Still, they were worth looking for, if only to prove they weren't there, and Princeton astronomer Bohdan Paczynski had proposed an ingenious way to conduct the search. Albert Einstein showed in his general theory of relativity that the gravity from a star will bend rays of light that pass nearby. In principle, he said, a star could act as a lens, focusing and brightening the light of another star directly behind it. If a cloud of small stars or big planets really is orbiting the Milky Way, some of them should occasionally pass in front of stars in the next galaxy over -- the Large Magellanic Cloud. If you watched this galaxy very carefully for a year or two, you might sometimes see a star getting inexplicably brighter, then dimmer again. If you saw nothing, then there were no MACHOs worth talking about.

That was the strategy used by the American and the French groups, as well as by Paczynski and several Polish astronomers. Scanning the stars was only the beginning; the astronomers then had to put thousands of megabytes of data from their telescopes through a computer. The computer's job was to identify the unusual flickers of light caused by MACHOs amid the flashes from thousands of naturally pulsating stars that regularly switch from dim to bright and back again. After nearly 2 million individual observations that yielded just one dubious MACHO, Griest's group was ready to give up. Then, unexpectedly, the computer spit out what he calls "a beautiful event." After Griest and his colleagues had raised and ruled out phenomena that might be tricking them, they were ready to unveil their MACHO.
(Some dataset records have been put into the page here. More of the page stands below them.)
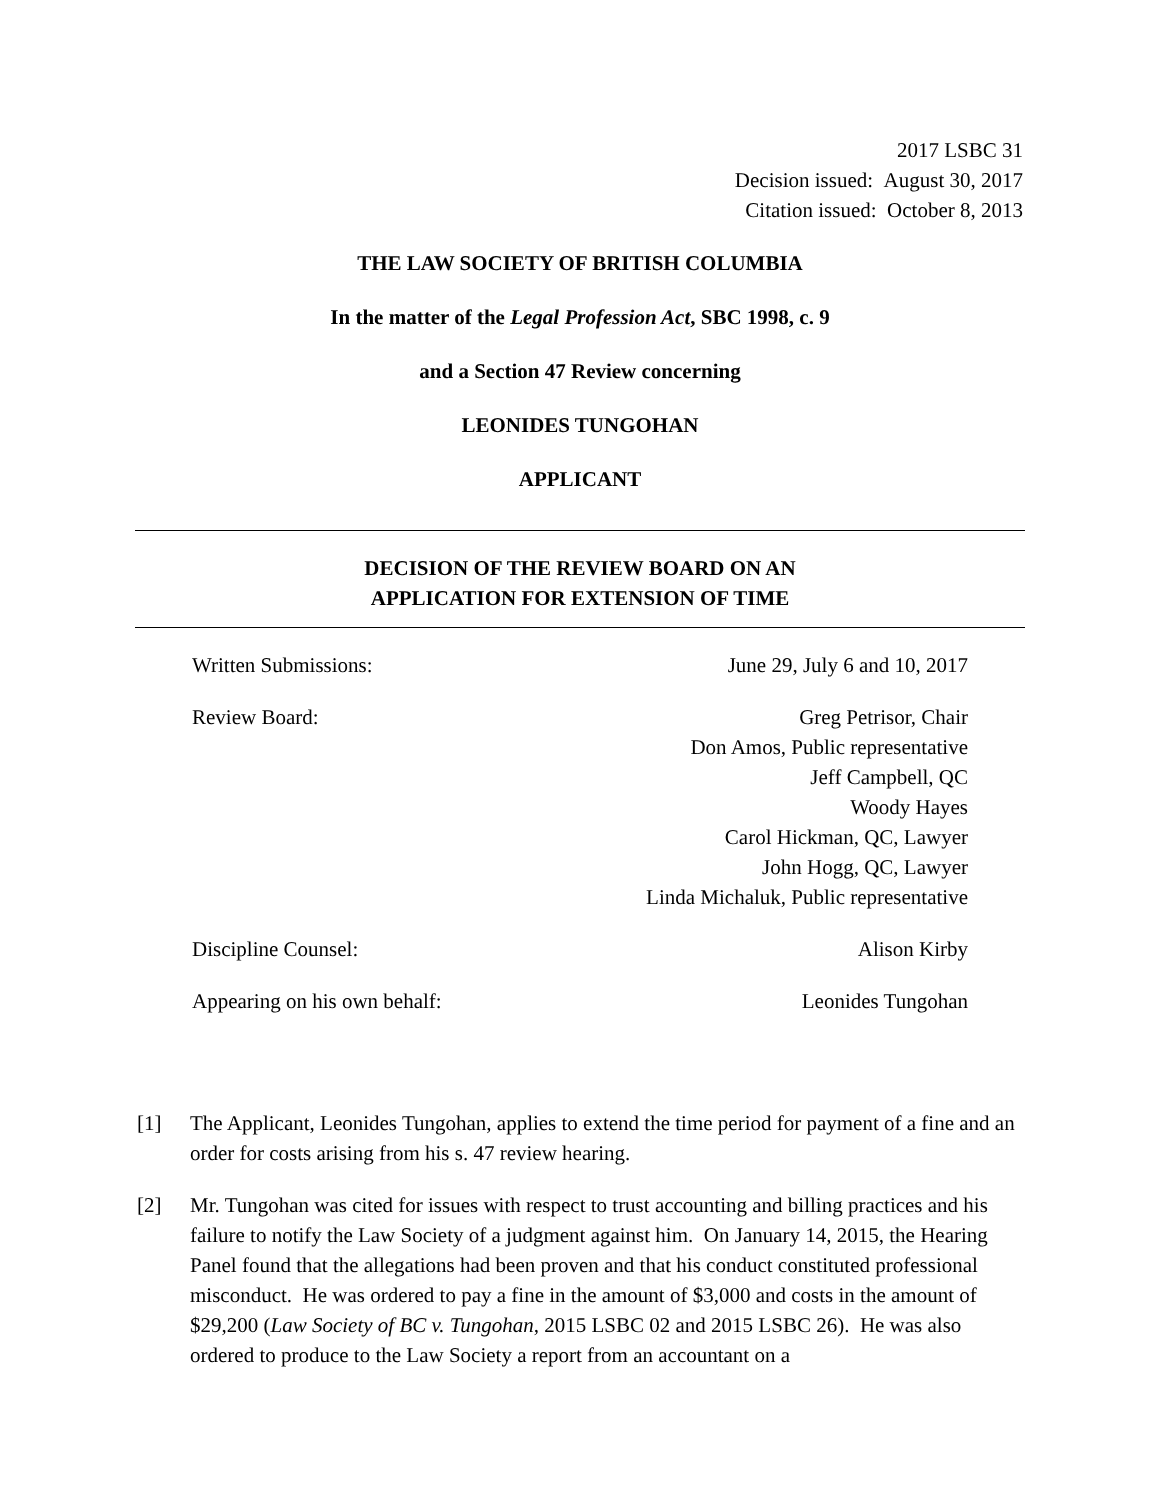2017 LSBC 31
Decision issued: August 30, 2017
Citation issued: October 8, 2013
THE LAW SOCIETY OF BRITISH COLUMBIA
In the matter of the Legal Profession Act, SBC 1998, c. 9
and a Section 47 Review concerning
LEONIDES TUNGOHAN
APPLICANT
DECISION OF THE REVIEW BOARD ON AN
APPLICATION FOR EXTENSION OF TIME
Written Submissions: June 29, July 6 and 10, 2017
Review Board: Greg Petrisor, Chair
Don Amos, Public representative
Jeff Campbell, QC
Woody Hayes
Carol Hickman, QC, Lawyer
John Hogg, QC, Lawyer
Linda Michaluk, Public representative
Discipline Counsel: Alison Kirby
Appearing on his own behalf: Leonides Tungohan
[1] The Applicant, Leonides Tungohan, applies to extend the time period for payment of a fine and an order for costs arising from his s. 47 review hearing.
[2] Mr. Tungohan was cited for issues with respect to trust accounting and billing practices and his failure to notify the Law Society of a judgment against him. On January 14, 2015, the Hearing Panel found that the allegations had been proven and that his conduct constituted professional misconduct. He was ordered to pay a fine in the amount of $3,000 and costs in the amount of $29,200 (Law Society of BC v. Tungohan, 2015 LSBC 02 and 2015 LSBC 26). He was also ordered to produce to the Law Society a report from an accountant on a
There is still a chance that what Griest found was some bizarre kind of variable star, but the fact that the French saw the same flicker in an entirely different type of star argues against that possibility. The next step is to comb through another million observations already stored in the computer. If nothing more shows up, it means MACHOs alone can't account for all the dark matter. Attention would then shift to the hunt for undiscovered subatomic particles. But if several more MACHOs -- Griest won't say exactly how many -- pop out of the computer, then they could probably account for the entire dark-matter halo. And scientists could be more confident that they have at last found the main fabric of the universe.